Sihem Ben Sedrine : Mardi 3 janvier à Kairouan

Mardi 3 janvier à Kairouan

Par Sihem Ben Sedrine

Le Maghreb du 14/1/1984

Lundi au soir Kairouan couvait son explosion. Les premières nouvelles parvenues des villes avoisinantes levaient la colère qui s’était déjà manifestée par éclats depuis la veille autour des points de vente de pain : une femme avance 165 millimes au boulanger ajoutant : « c’est tout ce que j’ai… il manque seulement 5mm ». Ce dernier lui rétorque : « ce sont les 5 mm qui font le prix, quant tu les auras, tu auras le pain ! ». Un tumulte s’ensuit dans la foule massée devant la boulangerie et la femme s’en va maudissant.

…Un homme, père de douze enfants demande ses huit pains quotidiens et présente la somme habituelle. Le boulanger rectifie le prix. L’homme retroune quatre des huit pains après avoir ajouté la différence à payer et s’en va tête baisse, en silence.

…La première manifestation était partie du lycée El Mansoura le mardi matin évoluant vers le centre ville en véritable procession. Les élèves entrainaient dans leur sillage la population adulte, les enfants et les femmes qui poussaient des youyous en guise de slogans.

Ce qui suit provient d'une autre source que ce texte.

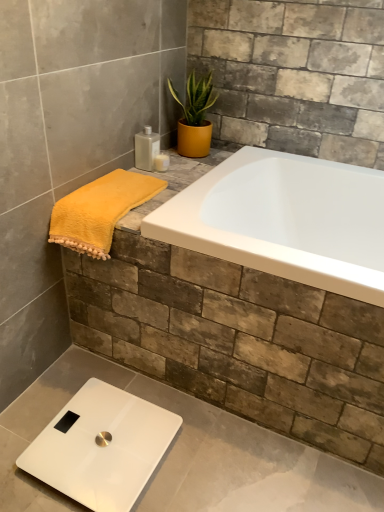
The height and width of the screenshot is (512, 384). Identify the location of empty space that is to the right of translucent plastic bottle at upper center, marked as the 2th toiletry in a right-to-left arrangement. (183, 172).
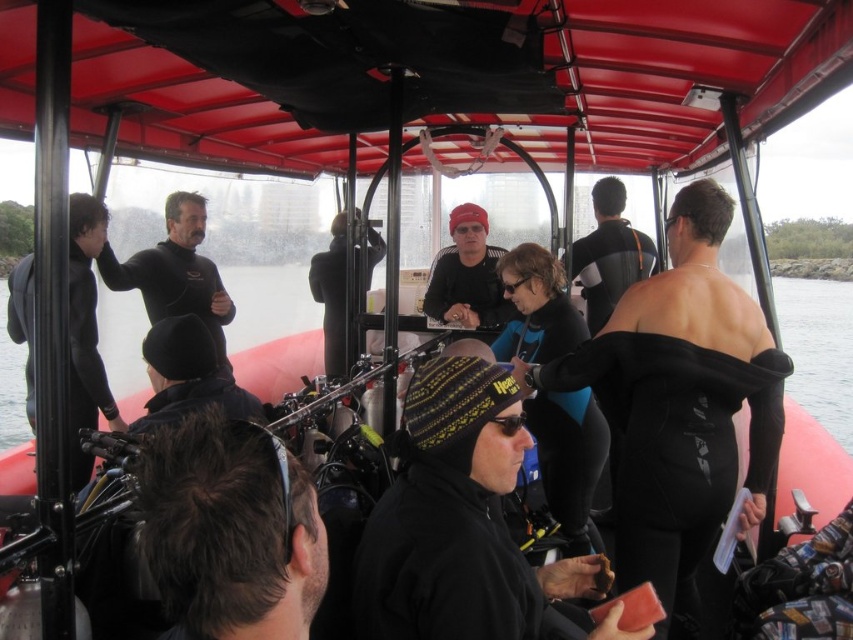
You are a photographer standing on the dock, and you want to take a photo of the black wetsuit at left and the matte black beanie at center so that they appear side by side in the frame. Given their distance apart, is it possible to capture both in a single shot without moving the subjects?

The black wetsuit at left is 1.51 meters away from the matte black beanie at center. Since the distance between them is manageable for a single shot, yes, you can capture both in one frame without moving the subjects.

You are a photographer trying to capture a clear shot of both the black wetsuit at left and the matte black beanie at center. Based on their positions, which object should you focus on first to ensure both are in the frame?

A: The black wetsuit at left is in front of the matte black beanie at center, so you should focus on the matte black beanie at center first to ensure both are visible in the frame.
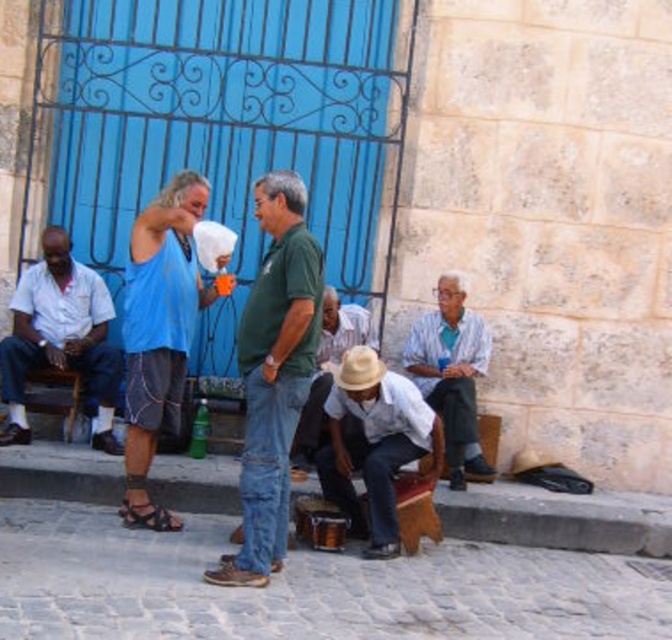
Question: Which of the following is the closest to the observer?

Choices:
 (A) (265, 349)
 (B) (526, 563)
 (C) (126, 432)
 (D) (362, 356)

Answer: (A)

Question: Can you confirm if smooth stone curb at lower center is positioned above blue fabric shirt at center?

Choices:
 (A) yes
 (B) no

Answer: (B)

Question: Estimate the real-world distances between objects in this image. Which object is farther from the cobblestone pavement at lower center?

Choices:
 (A) white straw hat at center
 (B) white striped shirt at center
 (C) white cotton shirt at left
 (D) green matte shirt at center

Answer: (C)

Question: Can you confirm if blue fabric shirt at center is positioned to the right of light brown straw hat at center?

Choices:
 (A) yes
 (B) no

Answer: (B)

Question: Does smooth stone curb at lower center appear over brown leather sandal at lower left?

Choices:
 (A) yes
 (B) no

Answer: (A)

Question: Which point is farther to the camera?

Choices:
 (A) (351, 305)
 (B) (239, 340)

Answer: (A)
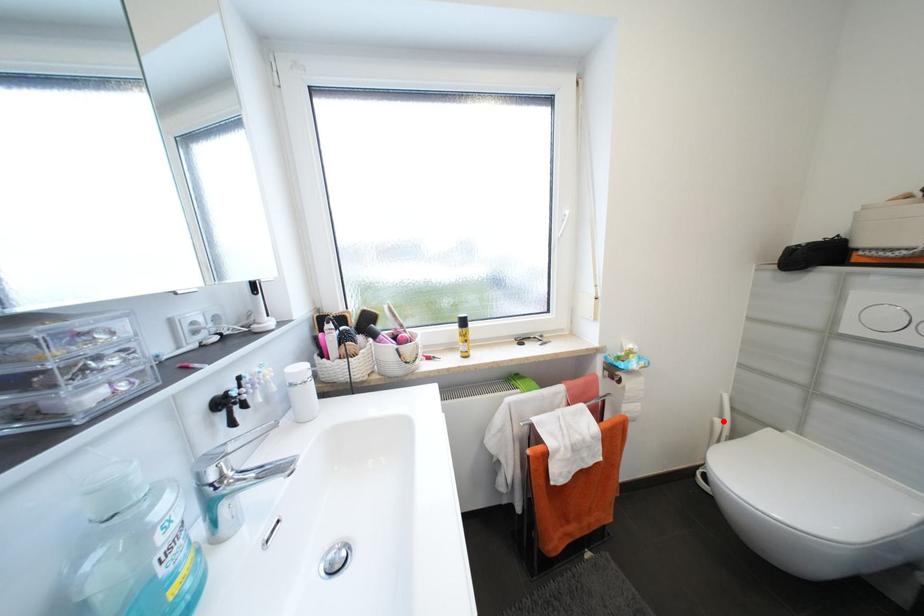
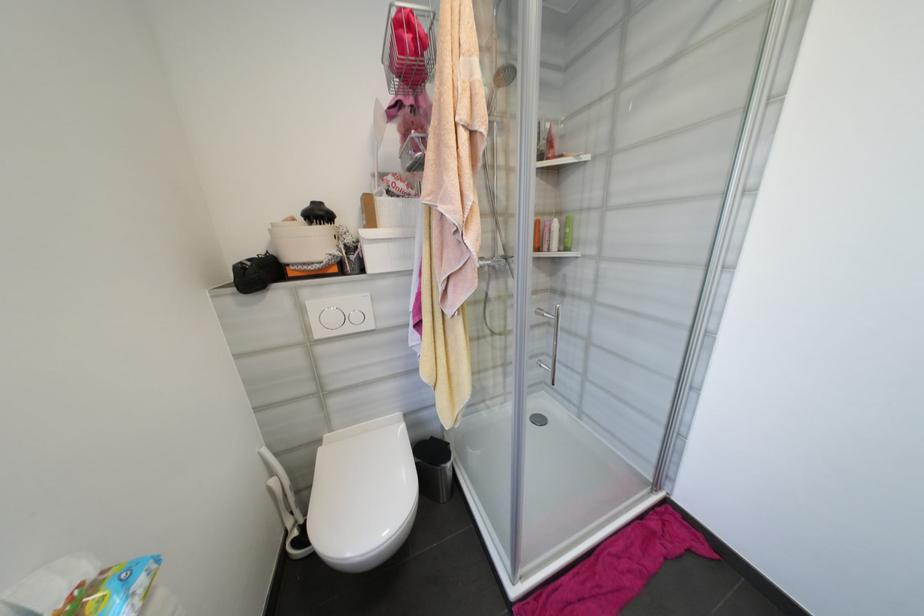
The point at the highlighted location is marked in the first image. Where is the corresponding point in the second image?

(277, 482)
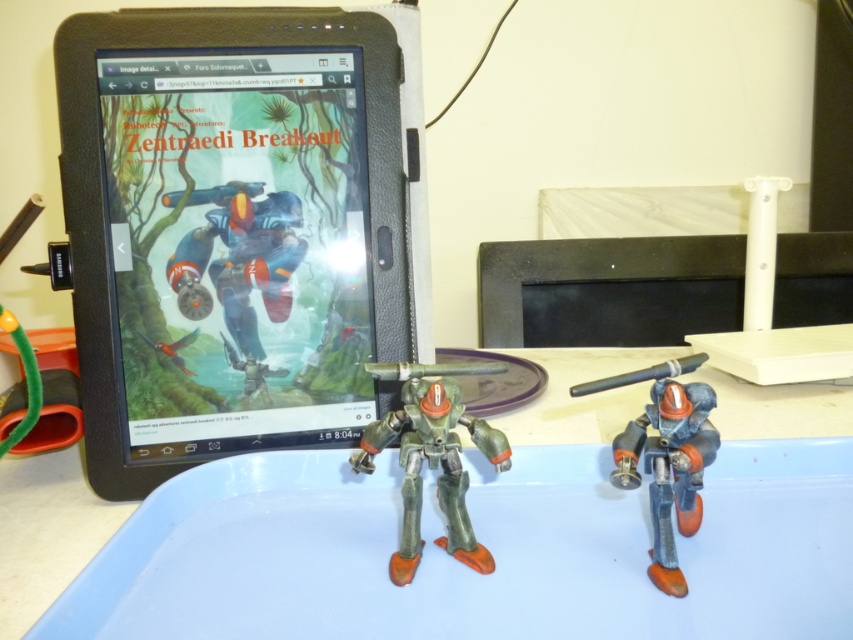
Question: Which point is closer to the camera?

Choices:
 (A) (407, 353)
 (B) (128, 509)
 (C) (378, 422)

Answer: (C)

Question: Can you confirm if black matte tablet at upper left is smaller than matte plastic robot at center?

Choices:
 (A) yes
 (B) no

Answer: (B)

Question: Is black matte tablet at upper left positioned behind green matte robot at center?

Choices:
 (A) yes
 (B) no

Answer: (A)

Question: Considering the real-world distances, which object is farthest from the matte plastic robot at center?

Choices:
 (A) green matte robot at center
 (B) blue plastic tray at center
 (C) black matte tablet at upper left

Answer: (C)

Question: Considering the real-world distances, which object is closest to the black matte tablet at upper left?

Choices:
 (A) blue plastic tray at center
 (B) green matte robot at center
 (C) matte plastic robot at center

Answer: (B)

Question: Observing the image, what is the correct spatial positioning of black matte tablet at upper left in reference to green matte robot at center?

Choices:
 (A) below
 (B) above

Answer: (B)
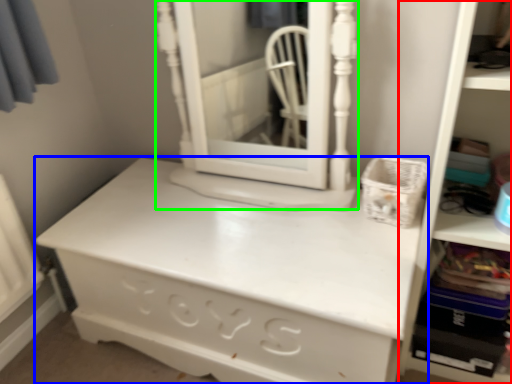
Question: Which object is the closest to the bookshelf (highlighted by a red box)? Choose among these: chest of drawers (highlighted by a blue box) or medicine cabinet (highlighted by a green box).

Choices:
 (A) chest of drawers
 (B) medicine cabinet

Answer: (A)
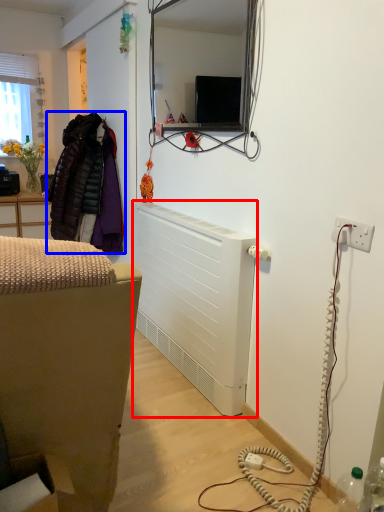
Question: Among these objects, which one is farthest to the camera, radiator (highlighted by a red box) or jacket (highlighted by a blue box)?

Choices:
 (A) radiator
 (B) jacket

Answer: (B)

Les forces de l’ordre étaient également au rendez-vous. Ils chargent des manifestations et tuent un élève de terminale se le coup (Hédi Barhoumi) et blessant plusieurs autres.

C’était là le coup d’envoi à des mouvements de violence en chaine qui ont envahi la ville incendiant et saccageant tout ce qui pouvait représenter de près ou de loin l’autorité publique ou seulement la chose publique.

…Des bandes se font et se défont au gré des cibles

…De l’autre côté, un autre groupe s’était chargé de notre voiture munis de barres de fer en fourche brisant tout ce qui pouvait être brisé, les visages en sueur et en sang, dans un état second.

…Le fils de Mokhtar l’épicier est mort, on vient d’amener le cinquième blessé grave à l’hôpital, le dispensaire Ibn El Fourat brûle, l’institut de nutrition qui vient d’être inauguré a été mis à sac et brûler, un dépôt de grossiste est en flammes de même que l’artisanat. Le président de la section locale de la Ligue des droits de l‘homme A. Kilani a été arrêté.

…Un camion de BOP traverse la rue en trombe tirant à l’aveuglette des coups de feu sur son chemin. Les passants se couchent au sol. Qui est blessé et qui ne l’est pas, on ne sait ! C’est l’heure où on cache ses blessures. Des grenades lacrymogènes sont lancées un peu partout, l’une d’elle tombe dans une maison.

…Les troubles ont repris à Sidi Amor Bou hajla (1 mort). El Oueslatia est en effervescence et vit les mêmes événements. Les mauvaises nouvelles de la capitale ajoutent à l’inquiétude générale.

…Le sentiment général qui prévaut est que l’escalade est bien partie.

A notre départ, vers 14h des rafales de mitraillettes se faisaient entendre. On laissait derrière nous une population qui malgré la pénurie et les circonstances douloureuses a fait preuve d’une hospitalité et d’une générosité sans réserves, mais également une ville meurtrie où le pain aura coûté trop cher.